■ **課題**
下にある少年犯罪についての文章から、「以前から「犯罪者、特に少年犯」を含む語句で始まり「いない現状が語られたようだ。」で終わる部分を、一字一句変えずに抜き出してください。

■ **本文抜粋**
Strange Days

少年犯罪にどう対応するのか

2000年12月05日(火曜日) 23時55分 思考

 以前から「犯罪者、特に少年犯罪者はその後どうなるのだろう」ということに関心があった。刑事法学的には、犯罪者はその罪の重さによって刑が定められ、その刑を終えて世に出てきたときには更生して真人間に戻っているとする。まあその間に収監者の態度を計るような仕組みもあるわけだが、平たく言えばこういうことになるだろう。だが本当に更生しているのだろうか。そういう疑問は誰だって持っているはずだ。
 一応、性犯罪者の再犯率は高いとか、そういう統計的なデータはある。しかし僕は個々の犯罪者が、その後どのようにして更生できたのか、あるいはできなかったのか、そのナマの実態を知りたいと思った。
 まるでそんな声が届いたかのように、テレビ朝日のニュースステーションで、かつてあった殺人事件の加害者と、被害者の遺族のその後を追うという企画があった、らしい。らしいというのは、検索にヒットしたのはその番組を見た視聴者からの声を集めたページで、当の番組は先週のうちに放映されてしまっていたからだ。そんなわけで、直接の感想ではなく、その番組を見た視聴者の反応を見ての感想ということになってしまう。
 その番組では、事件の経緯、加害者の一人が語る事件当時の心の動き、そして少年院を出所してからのことが、本人の口を通して語られたらしい。また別の加害者の一人が家に閉じこもって、家族にも社会にも向き合えていない現状が語られたようだ。
 そのページでは、様々な点に非難が集中していた。事件について語った加害者("彼"とする)があまりに淡々と事件を客観的に語りすぎた点、そんな彼が今は結婚して子供まで設けている点、遺族が当初「放映しないで」と申し出たのに番組の放映が強行された点、そして番組側の総括があまりにもありきたりな点に、多くの人が怒りを表明していた。僕はそのページの意見を一つ一つ読み、時々熊のようにうろうろと歩き回りながら、しばらく考え込んだ。

 この事件は有名なので、ある年齢以上の人は知っているだろう。数人の少年たちが、何の関係も無い一人の少女を拉致し、一月あまりも性的な暴力を加えつづけ、挙句の果てに殺害して死体をドラム缶に詰めて捨ててしまったという事件だ。およそ良心というものを持つ人間には想像することすら耐えがたい、無惨な事件だった。この少年たちは野獣のような存在で、完全に狂っていた。

■ **データ一覧**
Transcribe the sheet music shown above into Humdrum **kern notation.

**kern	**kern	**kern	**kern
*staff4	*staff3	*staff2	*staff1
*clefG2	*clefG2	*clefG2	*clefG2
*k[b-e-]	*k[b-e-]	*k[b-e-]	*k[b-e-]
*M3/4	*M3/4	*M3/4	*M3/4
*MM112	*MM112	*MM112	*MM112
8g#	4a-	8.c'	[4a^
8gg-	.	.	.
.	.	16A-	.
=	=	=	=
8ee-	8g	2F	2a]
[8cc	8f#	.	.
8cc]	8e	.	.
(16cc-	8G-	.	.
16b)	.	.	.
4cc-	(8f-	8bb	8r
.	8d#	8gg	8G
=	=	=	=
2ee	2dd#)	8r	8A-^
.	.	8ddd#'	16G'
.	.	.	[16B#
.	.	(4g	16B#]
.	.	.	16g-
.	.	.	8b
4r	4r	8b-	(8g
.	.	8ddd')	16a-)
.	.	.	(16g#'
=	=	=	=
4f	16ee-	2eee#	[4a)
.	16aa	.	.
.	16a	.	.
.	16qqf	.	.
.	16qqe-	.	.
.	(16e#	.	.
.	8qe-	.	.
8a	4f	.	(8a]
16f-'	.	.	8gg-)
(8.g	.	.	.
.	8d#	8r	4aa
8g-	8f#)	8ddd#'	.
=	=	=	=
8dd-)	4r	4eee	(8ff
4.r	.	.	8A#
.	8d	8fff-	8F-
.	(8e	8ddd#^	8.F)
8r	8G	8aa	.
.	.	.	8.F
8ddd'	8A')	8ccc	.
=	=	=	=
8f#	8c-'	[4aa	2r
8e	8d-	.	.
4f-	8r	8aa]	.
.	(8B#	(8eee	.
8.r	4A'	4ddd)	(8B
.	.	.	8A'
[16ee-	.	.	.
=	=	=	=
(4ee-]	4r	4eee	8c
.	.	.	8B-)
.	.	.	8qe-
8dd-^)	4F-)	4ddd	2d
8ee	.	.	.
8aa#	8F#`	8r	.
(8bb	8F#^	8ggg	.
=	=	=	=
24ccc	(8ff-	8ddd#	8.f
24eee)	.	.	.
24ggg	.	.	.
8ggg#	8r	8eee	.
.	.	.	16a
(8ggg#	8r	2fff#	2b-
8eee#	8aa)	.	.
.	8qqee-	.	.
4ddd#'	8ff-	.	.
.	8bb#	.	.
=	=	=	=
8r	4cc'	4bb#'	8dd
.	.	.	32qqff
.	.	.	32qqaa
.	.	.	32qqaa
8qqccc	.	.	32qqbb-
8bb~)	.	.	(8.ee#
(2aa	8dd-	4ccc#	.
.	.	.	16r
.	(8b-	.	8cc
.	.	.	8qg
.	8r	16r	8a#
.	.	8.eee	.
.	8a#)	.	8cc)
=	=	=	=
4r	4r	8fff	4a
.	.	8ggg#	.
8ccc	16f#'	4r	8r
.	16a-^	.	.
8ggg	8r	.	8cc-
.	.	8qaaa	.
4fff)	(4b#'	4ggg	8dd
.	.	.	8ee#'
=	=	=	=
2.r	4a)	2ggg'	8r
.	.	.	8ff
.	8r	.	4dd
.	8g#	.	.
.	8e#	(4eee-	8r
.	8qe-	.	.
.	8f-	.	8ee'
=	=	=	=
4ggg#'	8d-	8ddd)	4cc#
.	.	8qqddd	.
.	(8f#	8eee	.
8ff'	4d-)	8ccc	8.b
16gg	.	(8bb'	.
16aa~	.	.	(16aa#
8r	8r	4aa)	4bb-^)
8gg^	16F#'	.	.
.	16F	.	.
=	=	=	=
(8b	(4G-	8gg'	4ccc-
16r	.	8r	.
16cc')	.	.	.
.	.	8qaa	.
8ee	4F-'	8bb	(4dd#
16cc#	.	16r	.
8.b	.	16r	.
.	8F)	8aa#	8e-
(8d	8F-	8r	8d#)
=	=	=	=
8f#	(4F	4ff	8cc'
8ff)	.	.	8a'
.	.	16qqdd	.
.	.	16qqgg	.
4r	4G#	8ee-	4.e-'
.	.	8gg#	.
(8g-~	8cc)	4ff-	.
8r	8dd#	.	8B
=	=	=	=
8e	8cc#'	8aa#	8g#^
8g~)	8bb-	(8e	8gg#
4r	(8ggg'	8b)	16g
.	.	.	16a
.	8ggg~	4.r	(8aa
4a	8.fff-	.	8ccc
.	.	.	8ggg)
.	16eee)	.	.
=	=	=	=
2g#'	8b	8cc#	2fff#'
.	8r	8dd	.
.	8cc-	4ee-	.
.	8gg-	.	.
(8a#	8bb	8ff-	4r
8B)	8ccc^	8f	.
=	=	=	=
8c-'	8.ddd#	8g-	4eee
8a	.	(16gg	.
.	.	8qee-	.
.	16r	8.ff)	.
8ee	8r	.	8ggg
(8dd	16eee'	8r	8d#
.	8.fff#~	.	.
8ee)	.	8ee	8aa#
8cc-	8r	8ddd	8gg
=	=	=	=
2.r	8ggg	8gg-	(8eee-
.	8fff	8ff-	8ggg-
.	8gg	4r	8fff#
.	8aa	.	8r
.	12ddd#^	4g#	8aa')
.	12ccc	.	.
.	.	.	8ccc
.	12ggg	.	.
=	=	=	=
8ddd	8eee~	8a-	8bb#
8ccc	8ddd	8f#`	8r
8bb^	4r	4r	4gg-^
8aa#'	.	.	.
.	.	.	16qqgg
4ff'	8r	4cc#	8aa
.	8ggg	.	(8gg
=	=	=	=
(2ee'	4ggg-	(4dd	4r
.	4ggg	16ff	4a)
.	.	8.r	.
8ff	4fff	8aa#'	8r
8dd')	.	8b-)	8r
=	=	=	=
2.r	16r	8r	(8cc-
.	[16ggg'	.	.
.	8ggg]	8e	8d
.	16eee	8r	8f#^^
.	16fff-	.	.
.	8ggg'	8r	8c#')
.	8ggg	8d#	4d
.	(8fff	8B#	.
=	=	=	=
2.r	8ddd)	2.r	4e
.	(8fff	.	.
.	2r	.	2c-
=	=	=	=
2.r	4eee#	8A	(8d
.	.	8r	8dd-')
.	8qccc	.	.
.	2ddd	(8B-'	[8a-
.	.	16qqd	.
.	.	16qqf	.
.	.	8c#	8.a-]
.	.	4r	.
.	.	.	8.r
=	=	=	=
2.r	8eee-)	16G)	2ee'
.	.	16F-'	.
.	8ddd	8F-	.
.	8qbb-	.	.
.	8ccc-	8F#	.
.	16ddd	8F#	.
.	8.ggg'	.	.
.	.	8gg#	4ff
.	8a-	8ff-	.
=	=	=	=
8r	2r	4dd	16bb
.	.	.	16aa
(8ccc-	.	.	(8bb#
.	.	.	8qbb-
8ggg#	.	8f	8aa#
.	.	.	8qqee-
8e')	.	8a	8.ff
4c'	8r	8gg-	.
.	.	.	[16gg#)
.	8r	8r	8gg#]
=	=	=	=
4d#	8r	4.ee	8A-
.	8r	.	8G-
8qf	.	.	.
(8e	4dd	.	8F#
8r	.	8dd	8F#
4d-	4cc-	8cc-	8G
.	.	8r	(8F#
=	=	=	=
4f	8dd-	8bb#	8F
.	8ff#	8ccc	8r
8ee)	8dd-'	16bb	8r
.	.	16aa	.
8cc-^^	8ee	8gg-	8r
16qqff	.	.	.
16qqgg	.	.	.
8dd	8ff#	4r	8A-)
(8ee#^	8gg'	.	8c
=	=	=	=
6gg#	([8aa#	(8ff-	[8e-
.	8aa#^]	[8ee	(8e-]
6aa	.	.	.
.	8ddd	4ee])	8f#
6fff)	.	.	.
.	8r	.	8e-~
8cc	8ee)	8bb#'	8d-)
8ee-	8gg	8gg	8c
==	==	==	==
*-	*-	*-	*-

■ **解答例**
以前から「犯罪者、特に少年犯罪者はその後どうなるのだろう」ということに関心があった。刑事法学的には、犯罪者はその罪の重さによって刑が定められ、その刑を終えて世に出てきたときには更生して真人間に戻っているとする。まあその間に収監者の態度を計るような仕組みもあるわけだが、平たく言えばこういうことになるだろう。だが本当に更生しているのだろうか。そういう疑問は誰だって持っているはずだ。
 一応、性犯罪者の再犯率は高いとか、そういう統計的なデータはある。しかし僕は個々の犯罪者が、その後どのようにして更生できたのか、あるいはできなかったのか、そのナマの実態を知りたいと思った。
 まるでそんな声が届いたかのように、テレビ朝日のニュースステーションで、かつてあった殺人事件の加害者と、被害者の遺族のその後を追うという企画があった、らしい。らしいというのは、検索にヒットしたのはその番組を見た視聴者からの声を集めたページで、当の番組は先週のうちに放映されてしまっていたからだ。そんなわけで、直接の感想ではなく、その番組を見た視聴者の反応を見ての感想ということになってしまう。
 その番組では、事件の経緯、加害者の一人が語る事件当時の心の動き、そして少年院を出所してからのことが、本人の口を通して語られたらしい。また別の加害者の一人が家に閉じこもって、家族にも社会にも向き合えていない現状が語られたようだ。